Records to use Block Start

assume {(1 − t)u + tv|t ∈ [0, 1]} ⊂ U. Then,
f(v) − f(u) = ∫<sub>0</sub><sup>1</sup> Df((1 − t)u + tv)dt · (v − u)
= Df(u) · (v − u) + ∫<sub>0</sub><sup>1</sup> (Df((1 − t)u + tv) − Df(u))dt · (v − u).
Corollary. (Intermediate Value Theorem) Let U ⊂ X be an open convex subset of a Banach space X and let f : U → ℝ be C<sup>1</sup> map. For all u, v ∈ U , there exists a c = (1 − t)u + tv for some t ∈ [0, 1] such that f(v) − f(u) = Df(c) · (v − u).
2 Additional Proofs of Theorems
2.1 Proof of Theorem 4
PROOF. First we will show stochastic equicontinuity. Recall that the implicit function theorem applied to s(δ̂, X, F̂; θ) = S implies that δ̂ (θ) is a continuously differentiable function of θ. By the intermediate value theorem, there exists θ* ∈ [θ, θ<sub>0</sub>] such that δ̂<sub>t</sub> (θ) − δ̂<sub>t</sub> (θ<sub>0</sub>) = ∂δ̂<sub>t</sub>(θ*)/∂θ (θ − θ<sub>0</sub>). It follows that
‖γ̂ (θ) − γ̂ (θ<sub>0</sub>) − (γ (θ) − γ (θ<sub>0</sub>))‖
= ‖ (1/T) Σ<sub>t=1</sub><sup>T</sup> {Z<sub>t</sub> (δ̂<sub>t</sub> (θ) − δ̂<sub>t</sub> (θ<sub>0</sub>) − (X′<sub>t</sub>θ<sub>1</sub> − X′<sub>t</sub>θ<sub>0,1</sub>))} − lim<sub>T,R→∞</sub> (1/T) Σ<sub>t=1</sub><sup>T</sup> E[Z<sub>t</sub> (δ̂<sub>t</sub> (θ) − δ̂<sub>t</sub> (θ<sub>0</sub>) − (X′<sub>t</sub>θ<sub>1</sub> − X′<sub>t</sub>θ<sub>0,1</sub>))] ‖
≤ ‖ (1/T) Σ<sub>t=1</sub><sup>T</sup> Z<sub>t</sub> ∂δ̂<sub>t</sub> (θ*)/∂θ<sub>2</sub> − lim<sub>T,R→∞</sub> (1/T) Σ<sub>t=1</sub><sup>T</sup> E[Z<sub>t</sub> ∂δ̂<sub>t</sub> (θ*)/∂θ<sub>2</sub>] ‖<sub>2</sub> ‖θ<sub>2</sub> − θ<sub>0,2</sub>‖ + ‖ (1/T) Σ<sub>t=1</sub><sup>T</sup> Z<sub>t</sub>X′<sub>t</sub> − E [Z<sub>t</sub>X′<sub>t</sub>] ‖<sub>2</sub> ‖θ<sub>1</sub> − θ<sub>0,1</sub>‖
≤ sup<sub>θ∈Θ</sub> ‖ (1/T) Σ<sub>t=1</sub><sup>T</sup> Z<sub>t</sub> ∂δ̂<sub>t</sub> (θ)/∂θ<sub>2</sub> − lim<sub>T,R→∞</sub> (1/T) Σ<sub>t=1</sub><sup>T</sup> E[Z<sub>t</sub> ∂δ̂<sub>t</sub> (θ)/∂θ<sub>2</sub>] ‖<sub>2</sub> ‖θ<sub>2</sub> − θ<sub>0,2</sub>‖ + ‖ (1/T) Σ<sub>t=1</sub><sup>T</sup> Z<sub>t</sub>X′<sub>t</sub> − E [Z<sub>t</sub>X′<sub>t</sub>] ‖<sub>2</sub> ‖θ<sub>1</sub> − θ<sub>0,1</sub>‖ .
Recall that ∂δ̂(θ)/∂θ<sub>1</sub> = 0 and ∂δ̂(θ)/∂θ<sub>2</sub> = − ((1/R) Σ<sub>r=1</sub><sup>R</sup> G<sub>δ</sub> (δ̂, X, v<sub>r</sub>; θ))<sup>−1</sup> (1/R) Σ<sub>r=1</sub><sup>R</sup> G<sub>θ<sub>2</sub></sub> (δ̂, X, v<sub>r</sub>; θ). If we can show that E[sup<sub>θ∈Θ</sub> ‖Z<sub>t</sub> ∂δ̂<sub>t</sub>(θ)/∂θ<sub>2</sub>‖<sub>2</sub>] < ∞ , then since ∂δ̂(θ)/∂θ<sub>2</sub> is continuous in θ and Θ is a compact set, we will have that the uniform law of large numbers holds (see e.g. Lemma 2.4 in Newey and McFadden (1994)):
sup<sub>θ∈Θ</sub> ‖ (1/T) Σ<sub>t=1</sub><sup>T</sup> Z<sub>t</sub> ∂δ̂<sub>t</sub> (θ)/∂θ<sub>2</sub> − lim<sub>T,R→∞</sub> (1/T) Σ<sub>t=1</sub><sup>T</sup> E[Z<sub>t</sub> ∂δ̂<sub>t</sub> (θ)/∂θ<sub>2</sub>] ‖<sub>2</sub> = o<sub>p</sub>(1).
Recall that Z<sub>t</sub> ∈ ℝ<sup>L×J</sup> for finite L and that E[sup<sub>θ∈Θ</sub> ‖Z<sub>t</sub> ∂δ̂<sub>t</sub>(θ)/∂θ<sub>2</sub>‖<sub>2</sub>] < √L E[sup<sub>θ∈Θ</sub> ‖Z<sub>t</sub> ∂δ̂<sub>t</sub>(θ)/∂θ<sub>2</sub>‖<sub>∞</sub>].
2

Records to use Block End

The records above are to be written out again word for word.

assume {(1 − t)u + tv|t ∈ [0, 1]} ⊂ U. Then,
f(v) − f(u) = ∫<sub>0</sub><sup>1</sup> Df((1 − t)u + tv)dt · (v − u)
= Df(u) · (v − u) + ∫<sub>0</sub><sup>1</sup> (Df((1 − t)u + tv) − Df(u))dt · (v − u).
Corollary. (Intermediate Value Theorem) Let U ⊂ X be an open convex subset of a Banach space X and let f : U → ℝ be C<sup>1</sup> map. For all u, v ∈ U , there exists a c = (1 − t)u + tv for some t ∈ [0, 1] such that f(v) − f(u) = Df(c) · (v − u).
2 Additional Proofs of Theorems
2.1 Proof of Theorem 4
PROOF. First we will show stochastic equicontinuity. Recall that the implicit function theorem applied to s(δ̂, X, F̂; θ) = S implies that δ̂ (θ) is a continuously differentiable function of θ. By the intermediate value theorem, there exists θ* ∈ [θ, θ<sub>0</sub>] such that δ̂<sub>t</sub> (θ) − δ̂<sub>t</sub> (θ<sub>0</sub>) = ∂δ̂<sub>t</sub>(θ*)/∂θ (θ − θ<sub>0</sub>). It follows that
‖γ̂ (θ) − γ̂ (θ<sub>0</sub>) − (γ (θ) − γ (θ<sub>0</sub>))‖
= ‖ (1/T) Σ<sub>t=1</sub><sup>T</sup> {Z<sub>t</sub> (δ̂<sub>t</sub> (θ) − δ̂<sub>t</sub> (θ<sub>0</sub>) − (X′<sub>t</sub>θ<sub>1</sub> − X′<sub>t</sub>θ<sub>0,1</sub>))} − lim<sub>T,R→∞</sub> (1/T) Σ<sub>t=1</sub><sup>T</sup> E[Z<sub>t</sub> (δ̂<sub>t</sub> (θ) − δ̂<sub>t</sub> (θ<sub>0</sub>) − (X′<sub>t</sub>θ<sub>1</sub> − X′<sub>t</sub>θ<sub>0,1</sub>))] ‖
≤ ‖ (1/T) Σ<sub>t=1</sub><sup>T</sup> Z<sub>t</sub> ∂δ̂<sub>t</sub> (θ*)/∂θ<sub>2</sub> − lim<sub>T,R→∞</sub> (1/T) Σ<sub>t=1</sub><sup>T</sup> E[Z<sub>t</sub> ∂δ̂<sub>t</sub> (θ*)/∂θ<sub>2</sub>] ‖<sub>2</sub> ‖θ<sub>2</sub> − θ<sub>0,2</sub>‖ + ‖ (1/T) Σ<sub>t=1</sub><sup>T</sup> Z<sub>t</sub>X′<sub>t</sub> − E [Z<sub>t</sub>X′<sub>t</sub>] ‖<sub>2</sub> ‖θ<sub>1</sub> − θ<sub>0,1</sub>‖
≤ sup<sub>θ∈Θ</sub> ‖ (1/T) Σ<sub>t=1</sub><sup>T</sup> Z<sub>t</sub> ∂δ̂<sub>t</sub> (θ)/∂θ<sub>2</sub> − lim<sub>T,R→∞</sub> (1/T) Σ<sub>t=1</sub><sup>T</sup> E[Z<sub>t</sub> ∂δ̂<sub>t</sub> (θ)/∂θ<sub>2</sub>] ‖<sub>2</sub> ‖θ<sub>2</sub> − θ<sub>0,2</sub>‖ + ‖ (1/T) Σ<sub>t=1</sub><sup>T</sup> Z<sub>t</sub>X′<sub>t</sub> − E [Z<sub>t</sub>X′<sub>t</sub>] ‖<sub>2</sub> ‖θ<sub>1</sub> − θ<sub>0,1</sub>‖ .
Recall that ∂δ̂(θ)/∂θ<sub>1</sub> = 0 and ∂δ̂(θ)/∂θ<sub>2</sub> = − ((1/R) Σ<sub>r=1</sub><sup>R</sup> G<sub>δ</sub> (δ̂, X, v<sub>r</sub>; θ))<sup>−1</sup> (1/R) Σ<sub>r=1</sub><sup>R</sup> G<sub>θ<sub>2</sub></sub> (δ̂, X, v<sub>r</sub>; θ). If we can show that E[sup<sub>θ∈Θ</sub> ‖Z<sub>t</sub> ∂δ̂<sub>t</sub>(θ)/∂θ<sub>2</sub>‖<sub>2</sub>] < ∞ , then since ∂δ̂(θ)/∂θ<sub>2</sub> is continuous in θ and Θ is a compact set, we will have that the uniform law of large numbers holds (see e.g. Lemma 2.4 in Newey and McFadden (1994)):
sup<sub>θ∈Θ</sub> ‖ (1/T) Σ<sub>t=1</sub><sup>T</sup> Z<sub>t</sub> ∂δ̂<sub>t</sub> (θ)/∂θ<sub>2</sub> − lim<sub>T,R→∞</sub> (1/T) Σ<sub>t=1</sub><sup>T</sup> E[Z<sub>t</sub> ∂δ̂<sub>t</sub> (θ)/∂θ<sub>2</sub>] ‖<sub>2</sub> = o<sub>p</sub>(1).
Recall that Z<sub>t</sub> ∈ ℝ<sup>L×J</sup> for finite L and that E[sup<sub>θ∈Θ</sub> ‖Z<sub>t</sub> ∂δ̂<sub>t</sub>(θ)/∂θ<sub>2</sub>‖<sub>2</sub>] < √L E[sup<sub>θ∈Θ</sub> ‖Z<sub>t</sub> ∂δ̂<sub>t</sub>(θ)/∂θ<sub>2</sub>‖<sub>∞</sub>].
2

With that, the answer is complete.